Work order 1:
In the High Court preparation excerpt:
(a) Which chapters of Lord Bonomy's report cover this topic?
(b) Until what point does the present law place no requirement on the Crown to give the defence information about the case?
(c) Are witness statements taken by the police normally checked and signed by the witnesses?
Work order 2: Rewrite the High Court preparation excerpt starting at "2. Under the" and ending at "to the defence.", changing "witnesses" to "persons interviewed".

*** Passage to read ***

Chapter 5: MORE THOROUGH PREPARATION OF HIGH COURT CASES

    Where is this found in Lord Bonomy’s report?

  1. Chapters 7 and 8

    What is the present law?

  2. Under the present law there is no requirement on the Crown to provide the defence with any information about the case they are investigating until an indictment is served on the accused. As a matter of good practice the Crown does supply essential information to the defence, but there is no obligation to do so. Witness statements taken by the police are not normally checked and signed by the witnesses themselves. They are routinely taken in such a way as to be of use to the Crown in its investigation of the case and generally not for the purpose of being used in court (in contrast to the approach in England and Wales, where statements taken by the police can, in certain circumstances, be introduced directly in evidence). It is because of these circumstances that witness statements taken by the police in Scotland are not routinely made available to the defence.

*** Records ***

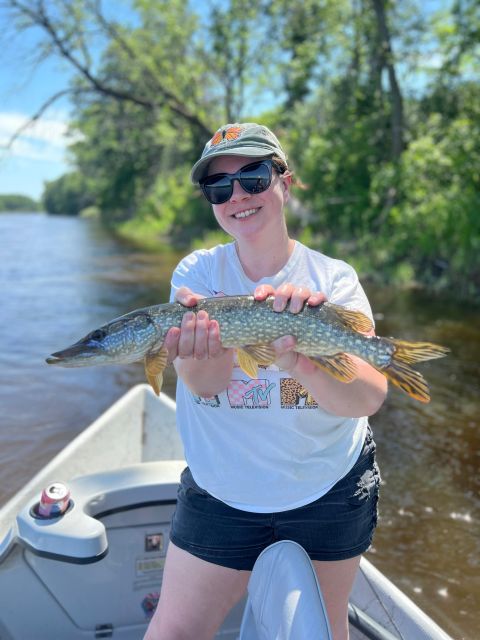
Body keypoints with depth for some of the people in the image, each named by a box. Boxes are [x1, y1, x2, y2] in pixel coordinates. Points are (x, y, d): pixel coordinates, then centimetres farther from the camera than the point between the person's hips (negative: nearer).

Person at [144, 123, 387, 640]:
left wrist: (299, 362, -44)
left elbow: (369, 398, -24)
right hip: (220, 495, 1)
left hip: (331, 492, 0)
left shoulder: (335, 279, -11)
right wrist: (219, 342, -46)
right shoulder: (196, 272, -8)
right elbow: (200, 382, -23)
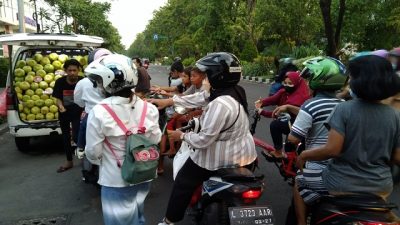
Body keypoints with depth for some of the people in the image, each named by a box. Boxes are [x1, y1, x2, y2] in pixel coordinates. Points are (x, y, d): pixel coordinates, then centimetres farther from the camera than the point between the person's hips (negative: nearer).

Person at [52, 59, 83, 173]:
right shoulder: (60, 82, -14)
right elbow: (58, 99, -7)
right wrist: (61, 106, -28)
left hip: (77, 113, -3)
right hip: (64, 113, 3)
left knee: (76, 137, -12)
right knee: (66, 137, 13)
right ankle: (69, 161, 29)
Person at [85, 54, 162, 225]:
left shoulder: (99, 112, -23)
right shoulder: (148, 108, -11)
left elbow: (93, 153, -14)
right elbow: (156, 140, 0)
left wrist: (88, 153, 9)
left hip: (116, 180, -4)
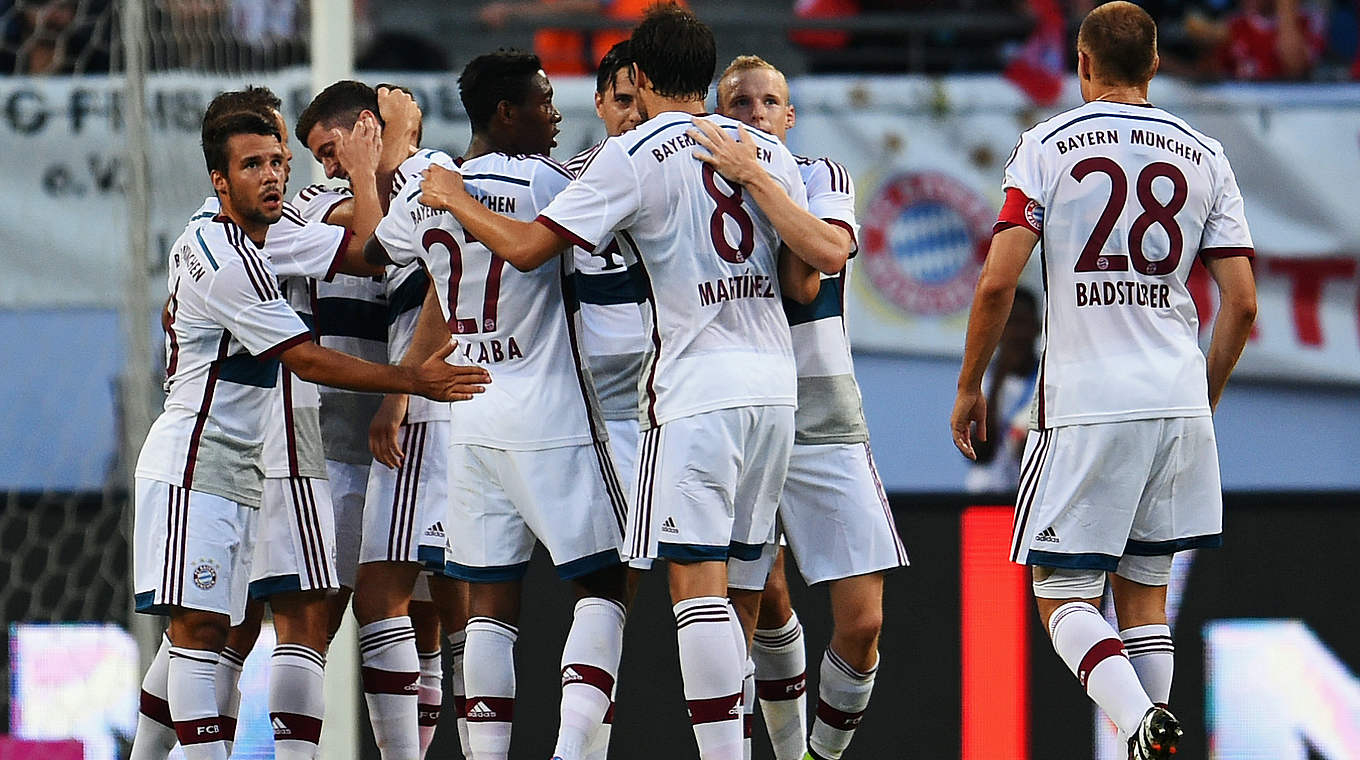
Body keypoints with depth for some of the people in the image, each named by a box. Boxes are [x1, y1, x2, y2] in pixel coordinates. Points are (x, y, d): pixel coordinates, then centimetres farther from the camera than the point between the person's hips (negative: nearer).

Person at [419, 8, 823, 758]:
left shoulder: (632, 156, -7)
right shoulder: (767, 150, 10)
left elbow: (526, 246, -9)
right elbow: (803, 284, 11)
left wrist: (451, 197, 8)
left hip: (696, 392, -6)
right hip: (773, 386, 6)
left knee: (696, 582, -8)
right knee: (728, 587, 14)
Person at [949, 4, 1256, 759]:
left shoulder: (1047, 145, -1)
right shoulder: (1203, 156, 9)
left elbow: (997, 283, -8)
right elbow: (1241, 304, 6)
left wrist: (969, 386, 5)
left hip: (1084, 406, -4)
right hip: (1178, 400, 4)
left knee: (1065, 598, 1)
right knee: (1145, 594, 16)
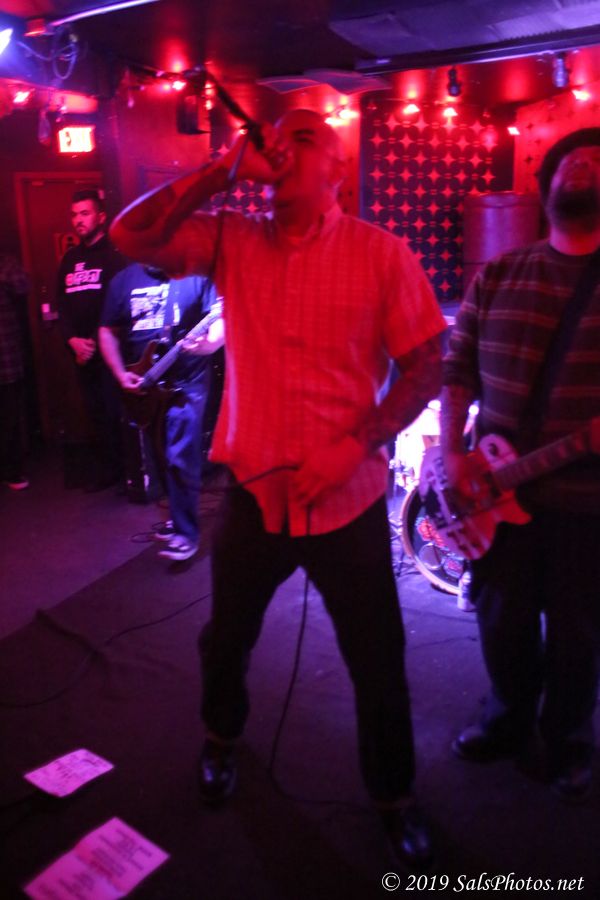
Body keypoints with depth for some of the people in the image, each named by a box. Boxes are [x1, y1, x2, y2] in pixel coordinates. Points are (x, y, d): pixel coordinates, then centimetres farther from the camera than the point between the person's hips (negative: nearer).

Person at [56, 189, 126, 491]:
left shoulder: (114, 255, -2)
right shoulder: (69, 259, 18)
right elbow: (62, 304, 15)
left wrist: (96, 342, -13)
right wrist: (72, 339, -1)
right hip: (81, 351, 6)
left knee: (116, 411, -7)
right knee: (96, 413, 8)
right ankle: (107, 467, 18)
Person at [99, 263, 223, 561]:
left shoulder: (196, 275, -6)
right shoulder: (123, 280, 6)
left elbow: (220, 320, -11)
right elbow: (107, 332, 11)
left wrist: (210, 343, -33)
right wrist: (121, 374, -1)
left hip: (187, 382, -5)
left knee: (179, 459, -11)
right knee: (161, 455, 14)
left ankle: (185, 531, 1)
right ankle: (180, 515, 32)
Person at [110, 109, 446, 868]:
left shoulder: (381, 252, -5)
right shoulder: (232, 242, 2)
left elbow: (427, 366, -5)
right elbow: (131, 237, -9)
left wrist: (356, 444, -17)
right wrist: (227, 167, -11)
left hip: (349, 497, -2)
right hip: (253, 488, 2)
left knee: (377, 659, 10)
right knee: (226, 636, 21)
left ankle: (393, 793, 38)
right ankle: (221, 737, 54)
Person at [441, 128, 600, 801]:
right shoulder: (498, 275, 5)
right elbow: (457, 369, 6)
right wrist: (453, 452, -5)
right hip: (499, 486, 2)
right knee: (502, 619, 15)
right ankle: (510, 720, 41)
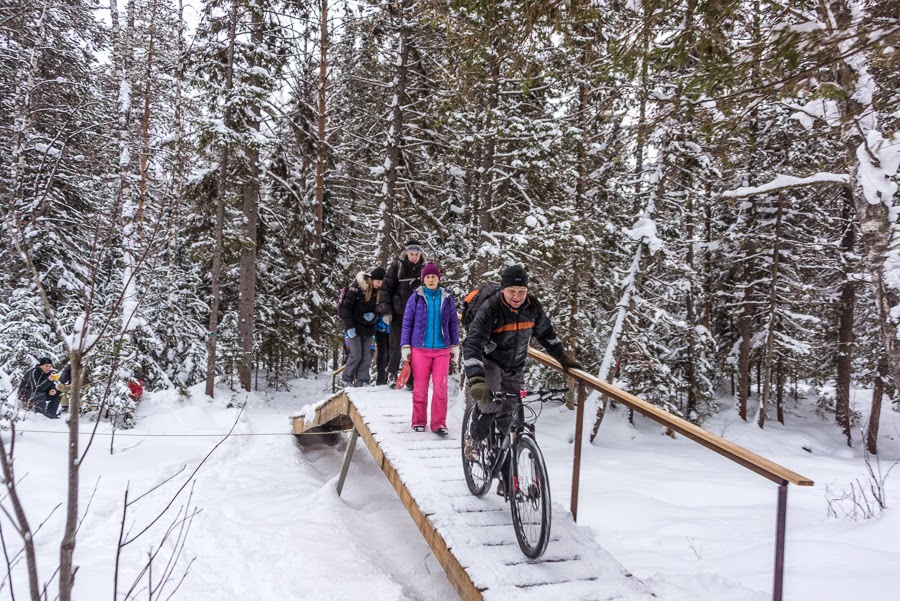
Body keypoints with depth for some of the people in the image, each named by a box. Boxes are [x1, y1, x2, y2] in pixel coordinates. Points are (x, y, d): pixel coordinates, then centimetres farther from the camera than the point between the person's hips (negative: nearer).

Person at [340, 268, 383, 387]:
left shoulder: (376, 291, 5)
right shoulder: (356, 287, -13)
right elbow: (346, 307, -12)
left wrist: (373, 315, -6)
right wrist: (349, 326, -16)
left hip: (368, 328, 6)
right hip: (355, 328, -6)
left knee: (367, 357, 3)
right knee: (356, 355, -6)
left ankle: (362, 381, 11)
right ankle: (347, 378, 14)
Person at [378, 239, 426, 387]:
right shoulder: (396, 267, -2)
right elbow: (386, 289, -1)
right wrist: (385, 311, -7)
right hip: (398, 315, -3)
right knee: (396, 347, -2)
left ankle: (411, 380, 11)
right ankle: (392, 373, 17)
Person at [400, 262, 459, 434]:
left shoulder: (447, 299, 6)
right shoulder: (416, 297, 2)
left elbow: (453, 323, 13)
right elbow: (407, 322, 4)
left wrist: (455, 346, 12)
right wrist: (405, 346, 0)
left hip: (442, 349, 1)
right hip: (420, 349, -1)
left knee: (441, 387, -5)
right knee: (420, 387, 4)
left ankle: (439, 423, 3)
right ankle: (419, 421, 17)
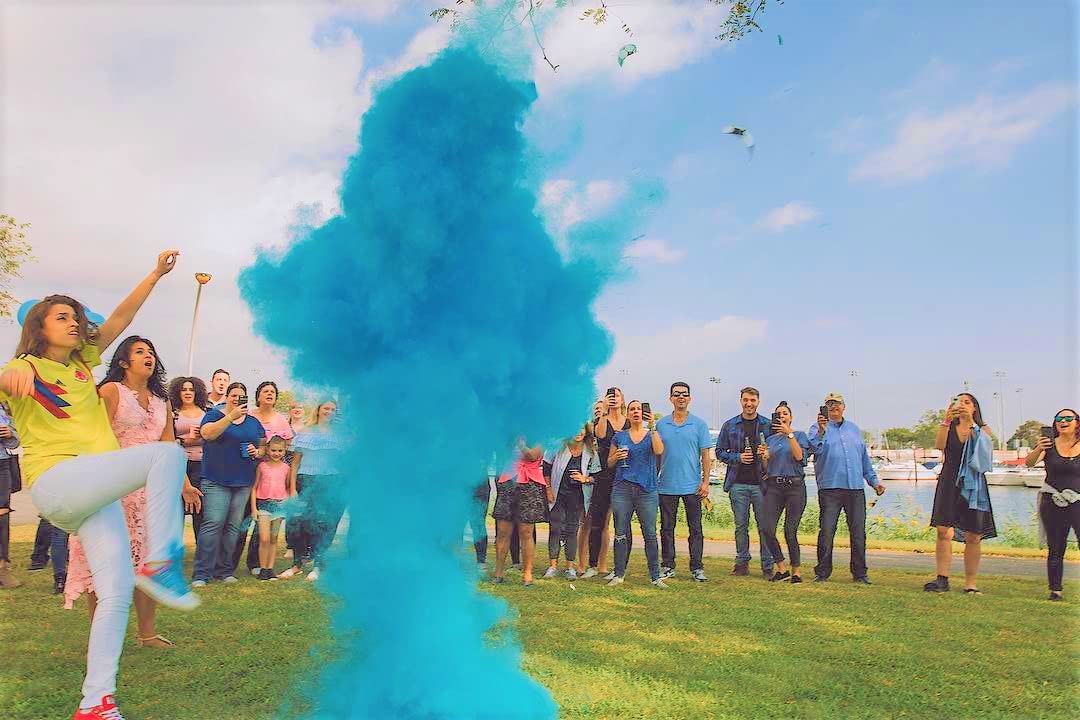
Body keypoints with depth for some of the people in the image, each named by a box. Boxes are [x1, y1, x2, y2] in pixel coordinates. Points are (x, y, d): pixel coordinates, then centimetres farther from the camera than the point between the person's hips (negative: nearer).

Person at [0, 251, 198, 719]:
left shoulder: (82, 362, 22)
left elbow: (119, 320, 17)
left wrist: (156, 274, 9)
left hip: (93, 494, 6)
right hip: (56, 481, -6)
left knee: (118, 591, -6)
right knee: (167, 453, -26)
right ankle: (161, 562, -27)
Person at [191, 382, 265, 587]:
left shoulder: (254, 422, 17)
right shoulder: (215, 414, 4)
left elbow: (263, 448, 21)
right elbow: (207, 433, -16)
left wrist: (257, 452, -2)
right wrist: (232, 416, -22)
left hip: (243, 483, 4)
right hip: (217, 480, -4)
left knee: (233, 527, 5)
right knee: (213, 523, -13)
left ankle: (224, 570, 13)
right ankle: (202, 573, -8)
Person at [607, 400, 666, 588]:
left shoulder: (651, 434, 8)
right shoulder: (619, 436, 11)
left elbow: (659, 451, -14)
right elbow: (609, 463, 16)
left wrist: (652, 426, -16)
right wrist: (616, 456, -5)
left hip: (646, 489, -1)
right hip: (622, 488, 1)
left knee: (650, 533, -2)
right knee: (621, 533, 4)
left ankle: (655, 575, 6)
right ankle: (619, 574, 12)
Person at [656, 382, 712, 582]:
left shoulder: (699, 424, 2)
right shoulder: (661, 424, 6)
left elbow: (705, 455, 1)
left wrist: (705, 482, -5)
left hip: (692, 486, -1)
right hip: (666, 486, 2)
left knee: (695, 528, 3)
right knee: (667, 528, 8)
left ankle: (697, 568, 11)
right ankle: (667, 566, 17)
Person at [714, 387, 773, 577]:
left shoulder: (768, 425, 6)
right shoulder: (729, 426, 8)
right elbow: (720, 452, 9)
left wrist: (768, 453, -12)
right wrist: (738, 457, -7)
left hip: (761, 483, -1)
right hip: (738, 483, 1)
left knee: (764, 526, 0)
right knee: (741, 525, 7)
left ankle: (767, 566, 8)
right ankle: (742, 563, 16)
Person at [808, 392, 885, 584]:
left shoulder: (854, 429, 20)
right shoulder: (818, 428, 6)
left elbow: (864, 458, 25)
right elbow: (815, 448, -15)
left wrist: (874, 481, 20)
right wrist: (821, 431, -30)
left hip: (856, 489, 4)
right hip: (830, 489, -4)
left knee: (858, 532, 5)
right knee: (826, 531, -5)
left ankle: (859, 573, 15)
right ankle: (822, 572, 4)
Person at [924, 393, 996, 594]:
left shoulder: (982, 430, 9)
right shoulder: (949, 429, 10)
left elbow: (987, 448, -11)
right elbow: (939, 445, -8)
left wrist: (971, 424, -19)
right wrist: (946, 421, -17)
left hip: (973, 485, 0)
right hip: (949, 484, 0)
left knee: (973, 537, 1)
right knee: (943, 531, -10)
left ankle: (970, 583, 10)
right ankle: (942, 579, -7)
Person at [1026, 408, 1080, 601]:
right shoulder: (1049, 445, 2)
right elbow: (1029, 463, -11)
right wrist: (1038, 450, -29)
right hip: (1052, 505, 1)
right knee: (1055, 549, 6)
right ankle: (1055, 589, 12)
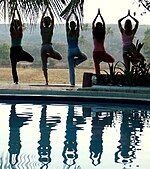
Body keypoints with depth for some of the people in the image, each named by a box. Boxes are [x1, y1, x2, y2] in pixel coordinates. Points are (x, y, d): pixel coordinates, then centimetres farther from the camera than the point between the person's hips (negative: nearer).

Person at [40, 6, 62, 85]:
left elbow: (42, 18, 14)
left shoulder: (42, 28, 5)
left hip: (43, 47, 2)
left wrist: (45, 10, 21)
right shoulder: (51, 28, 1)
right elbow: (53, 19, 9)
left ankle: (46, 81, -5)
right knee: (59, 57, 20)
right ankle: (48, 55, -5)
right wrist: (49, 10, 16)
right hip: (49, 47, -2)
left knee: (44, 66, 3)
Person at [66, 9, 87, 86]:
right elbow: (78, 21, 6)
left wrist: (71, 13, 12)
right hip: (76, 50, -1)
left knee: (71, 68, 4)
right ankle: (75, 62, 5)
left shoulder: (68, 32, -2)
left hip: (70, 51, 1)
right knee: (84, 57, 31)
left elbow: (66, 21, 6)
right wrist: (74, 13, 12)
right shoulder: (77, 32, -2)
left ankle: (72, 83, -2)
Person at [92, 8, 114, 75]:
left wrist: (97, 15, 11)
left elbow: (93, 23, 6)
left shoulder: (94, 33, -4)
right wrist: (100, 15, 15)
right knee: (111, 60, 23)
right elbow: (104, 23, 10)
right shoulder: (103, 33, -1)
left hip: (96, 52, 0)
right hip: (102, 52, 0)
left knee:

***

Task solution 1:
(a) Chapters 7 and 8.
(b) Until an indictment is served on the accused.
(c) No.

Task solution 2:
2. Under the present law there is no requirement on the Crown to provide the defence with any information about the case they are investigating until an indictment is served on the accused. As a matter of good practice the Crown does supply essential information to the defence, but there is no obligation to do so. Witness statements taken by the police are not normally checked and signed by the persons interviewed themselves. They are routinely taken in such a way as to be of use to the Crown in its investigation of the case and generally not for the purpose of being used in court (in contrast to the approach in England and Wales, where statements taken by the police can, in certain circumstances, be introduced directly in evidence). It is because of these circumstances that witness statements taken by the police in Scotland are not routinely made available to the defence.